9. Marae Arahurahu Temple & Waterfall
The Marae Arahurahu Temple is a restored ancient place of worship which is surrounded by beautifully landscaped gardens. The site has a magical and serene atmosphere and there’s a trailhead at the edge of the gardens which leads to a breathtaking 100-meter waterfall. To get to the waterfall, you’ll proceed through thick jungle for about 1.5 miles. The whole hike should take about an hour, depending on how long you plan to hang out at the waterfall.
8. Swim with Sea Creatures
French Polynesia experiences several migrations throughout the year. In the months of August through October, humpback whales migrate through and Tahiti and neighboring Mo’orea – two of the best spots to swim with them. You can read more on swimming with whales here.
There are also many stingrays and sharks in the area. Both are friendly and amazing to swim with. You can also see turtles and all kinds of colorful fish on both diving and snorkeling tours, almost all of which take place in nearby Mo’orea.

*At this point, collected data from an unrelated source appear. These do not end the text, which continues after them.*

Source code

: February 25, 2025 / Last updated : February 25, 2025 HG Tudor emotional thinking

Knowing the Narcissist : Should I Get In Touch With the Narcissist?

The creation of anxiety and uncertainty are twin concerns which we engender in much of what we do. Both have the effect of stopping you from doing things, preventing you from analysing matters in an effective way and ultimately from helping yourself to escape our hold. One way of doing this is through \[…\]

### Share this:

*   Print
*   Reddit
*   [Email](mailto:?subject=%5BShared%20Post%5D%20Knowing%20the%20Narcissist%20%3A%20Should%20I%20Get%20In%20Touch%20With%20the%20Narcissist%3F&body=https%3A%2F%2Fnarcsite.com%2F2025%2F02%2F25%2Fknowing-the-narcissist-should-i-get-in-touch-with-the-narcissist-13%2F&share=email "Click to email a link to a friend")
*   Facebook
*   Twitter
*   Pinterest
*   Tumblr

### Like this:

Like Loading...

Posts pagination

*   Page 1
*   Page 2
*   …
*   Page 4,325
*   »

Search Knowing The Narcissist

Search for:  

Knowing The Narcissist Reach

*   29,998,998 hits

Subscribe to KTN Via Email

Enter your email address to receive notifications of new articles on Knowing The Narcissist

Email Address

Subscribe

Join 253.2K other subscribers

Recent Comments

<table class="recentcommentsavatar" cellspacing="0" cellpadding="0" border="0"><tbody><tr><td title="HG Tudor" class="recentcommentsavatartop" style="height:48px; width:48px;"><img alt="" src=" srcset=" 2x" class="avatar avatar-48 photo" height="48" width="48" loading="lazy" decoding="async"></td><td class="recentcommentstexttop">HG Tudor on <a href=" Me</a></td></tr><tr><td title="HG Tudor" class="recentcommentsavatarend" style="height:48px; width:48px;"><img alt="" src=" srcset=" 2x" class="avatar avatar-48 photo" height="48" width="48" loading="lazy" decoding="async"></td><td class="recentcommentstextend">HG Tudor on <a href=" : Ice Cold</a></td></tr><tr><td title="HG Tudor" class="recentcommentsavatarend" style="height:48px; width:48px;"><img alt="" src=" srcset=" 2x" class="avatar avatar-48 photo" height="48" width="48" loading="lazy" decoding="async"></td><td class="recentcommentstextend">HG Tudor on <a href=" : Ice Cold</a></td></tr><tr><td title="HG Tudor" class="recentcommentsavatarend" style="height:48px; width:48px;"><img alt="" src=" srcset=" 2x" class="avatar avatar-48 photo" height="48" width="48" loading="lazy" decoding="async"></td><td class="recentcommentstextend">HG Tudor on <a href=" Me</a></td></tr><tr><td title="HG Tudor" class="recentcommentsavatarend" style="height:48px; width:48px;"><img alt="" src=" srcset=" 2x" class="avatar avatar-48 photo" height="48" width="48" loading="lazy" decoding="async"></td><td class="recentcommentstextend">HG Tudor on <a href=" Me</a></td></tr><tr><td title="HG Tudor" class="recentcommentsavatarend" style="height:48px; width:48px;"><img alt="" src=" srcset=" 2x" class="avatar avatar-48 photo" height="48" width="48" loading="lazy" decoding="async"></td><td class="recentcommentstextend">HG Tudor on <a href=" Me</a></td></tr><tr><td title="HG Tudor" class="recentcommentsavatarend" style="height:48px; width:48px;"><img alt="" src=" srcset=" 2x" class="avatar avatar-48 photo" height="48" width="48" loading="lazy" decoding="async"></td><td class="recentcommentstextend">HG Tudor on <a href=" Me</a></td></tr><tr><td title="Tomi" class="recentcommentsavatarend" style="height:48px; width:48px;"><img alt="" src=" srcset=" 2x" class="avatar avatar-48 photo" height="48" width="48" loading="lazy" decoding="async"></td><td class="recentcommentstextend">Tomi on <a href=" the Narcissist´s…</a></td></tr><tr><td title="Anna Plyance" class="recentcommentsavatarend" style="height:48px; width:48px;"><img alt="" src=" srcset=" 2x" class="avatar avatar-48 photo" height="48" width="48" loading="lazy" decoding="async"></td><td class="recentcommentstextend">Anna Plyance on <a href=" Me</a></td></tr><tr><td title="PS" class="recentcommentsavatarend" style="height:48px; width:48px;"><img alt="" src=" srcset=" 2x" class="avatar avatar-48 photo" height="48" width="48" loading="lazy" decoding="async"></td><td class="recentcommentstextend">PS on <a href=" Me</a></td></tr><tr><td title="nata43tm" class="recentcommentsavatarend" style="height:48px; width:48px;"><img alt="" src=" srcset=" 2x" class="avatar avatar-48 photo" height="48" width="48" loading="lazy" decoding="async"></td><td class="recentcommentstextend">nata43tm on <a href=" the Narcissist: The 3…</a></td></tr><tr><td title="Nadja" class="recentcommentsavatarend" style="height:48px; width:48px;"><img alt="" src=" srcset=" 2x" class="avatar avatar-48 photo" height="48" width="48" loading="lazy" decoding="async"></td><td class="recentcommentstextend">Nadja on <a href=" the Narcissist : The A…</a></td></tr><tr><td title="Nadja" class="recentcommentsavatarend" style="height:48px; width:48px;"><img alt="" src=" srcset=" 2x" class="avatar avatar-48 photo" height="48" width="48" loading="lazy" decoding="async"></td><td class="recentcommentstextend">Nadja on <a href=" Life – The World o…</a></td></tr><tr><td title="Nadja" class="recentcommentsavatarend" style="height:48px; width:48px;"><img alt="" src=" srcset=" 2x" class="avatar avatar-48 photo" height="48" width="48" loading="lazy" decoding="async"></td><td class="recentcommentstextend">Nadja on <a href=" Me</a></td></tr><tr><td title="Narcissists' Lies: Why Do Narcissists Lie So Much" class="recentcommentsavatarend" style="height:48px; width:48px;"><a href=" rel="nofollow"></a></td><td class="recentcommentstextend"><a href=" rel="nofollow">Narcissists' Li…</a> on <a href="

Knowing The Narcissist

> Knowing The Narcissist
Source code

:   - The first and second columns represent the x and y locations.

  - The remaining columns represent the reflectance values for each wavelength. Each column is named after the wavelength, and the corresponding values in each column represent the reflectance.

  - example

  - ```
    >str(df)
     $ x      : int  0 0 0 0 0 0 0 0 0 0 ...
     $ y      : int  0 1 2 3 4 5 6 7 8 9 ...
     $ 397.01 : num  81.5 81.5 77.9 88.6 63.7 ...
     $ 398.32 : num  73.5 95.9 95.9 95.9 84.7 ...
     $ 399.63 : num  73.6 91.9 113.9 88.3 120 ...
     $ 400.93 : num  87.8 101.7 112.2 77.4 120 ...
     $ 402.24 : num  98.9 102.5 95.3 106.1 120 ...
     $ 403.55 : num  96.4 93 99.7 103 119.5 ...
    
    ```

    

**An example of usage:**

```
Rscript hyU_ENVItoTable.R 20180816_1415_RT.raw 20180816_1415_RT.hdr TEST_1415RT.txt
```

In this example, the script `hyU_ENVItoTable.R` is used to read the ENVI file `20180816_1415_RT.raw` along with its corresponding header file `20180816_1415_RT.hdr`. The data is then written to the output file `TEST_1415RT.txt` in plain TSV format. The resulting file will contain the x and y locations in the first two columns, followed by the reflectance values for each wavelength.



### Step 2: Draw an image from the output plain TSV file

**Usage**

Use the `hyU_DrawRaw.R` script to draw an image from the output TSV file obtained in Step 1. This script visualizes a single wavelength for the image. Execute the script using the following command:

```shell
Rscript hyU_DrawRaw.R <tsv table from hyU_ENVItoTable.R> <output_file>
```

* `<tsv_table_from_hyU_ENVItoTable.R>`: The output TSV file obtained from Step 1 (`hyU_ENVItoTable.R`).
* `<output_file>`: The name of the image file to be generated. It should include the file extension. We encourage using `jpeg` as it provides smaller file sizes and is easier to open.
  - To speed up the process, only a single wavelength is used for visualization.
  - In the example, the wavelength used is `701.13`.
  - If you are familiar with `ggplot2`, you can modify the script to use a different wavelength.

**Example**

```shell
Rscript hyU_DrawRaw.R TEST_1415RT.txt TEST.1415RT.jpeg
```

7. Private Humpback Whale Swim Tour
If swimming with humpback whales is on your Tahiti bucket list, private tours are available with a marine biologist and cameraman who are experts in finding these incredible creatures. These tours are available from mid-July to mid-November with Tahiti.com.
6. Moorea Ocean Adventures
Another great option for whale swimming is booking with Moorea Ocean Adventures. This company offers humpback whale swims from July to November, including honeymoon tours and half-day or full-day tours. Moorea Ocean Adventures only offers private tours for groups of 6 or less, so you’re sure to have a more personalized and safer experience. This is also to the benefit of the marine life as smaller groups are less likely to scare or disturb the animals.
5. Pop over to Mo’orea
Tahiti’s neighbor is stunning and also easy to access via ferry from Papeete. This is where more of the snorkeling and diving excursions take place. While it can be done as a day excursion, do yourself a favor and spend some time on Mo’orea as well.
4. Sea scooter snorkeling
If you’re scratching your head wondering what on earth a “sea scooter” is, you’re not alone. With the help of this small-yet-mighty device, you can easily propel yourself through the water as you explore reefs and check out the marine life under the water’s surface.
This tour will take you on a snorkeling adventure in Temae Bay with the help of a sea scooter. With the added power of the scooter, you can get around more easily and cover more ground; more fish and corals to see!
3. 4×4 safari tour
Seeing the best of Mo’orea requires a 4×4 vehicle as the terrain can be wild and rugged in the island’s interior. Consider a 4×4 safari tour that takes you to the island’s best spots: Magic Mountain, the crater of the old volcano, and many more. The tour includes a stop at a distillery to try locally-made juices and liquors as well.
2. Kayak the Lagoon of Mo’orea
This is a kayaking adventure unlike any other. Why? This one involves kayaks that are totally transparent! On this unique tour, you’ll be able to see stingrays, blacktip reef sharks, and other amazing marine life up close as you gently paddle through the Lagoon of Mo’orea.
As you drive on the southeastern part of the island there will be several places where you can pull off and explore some black sand beaches.
There’s also a public beach at Mehana Park, which you will pass before the grotto coming down from Papeete.
Pin me for later:
I hope as you make your way to Bora-Bora or wherever your next destination is in French Polynesia, you’ll give Tahiti a proper exploration. If you only have one day, my favorite of all the things mentioned here was the Papeno’o Valley and sunset at the Intercontinental. Even if you don’t end up staying there, head over for dinner and watch the gorgeous sunset unfold.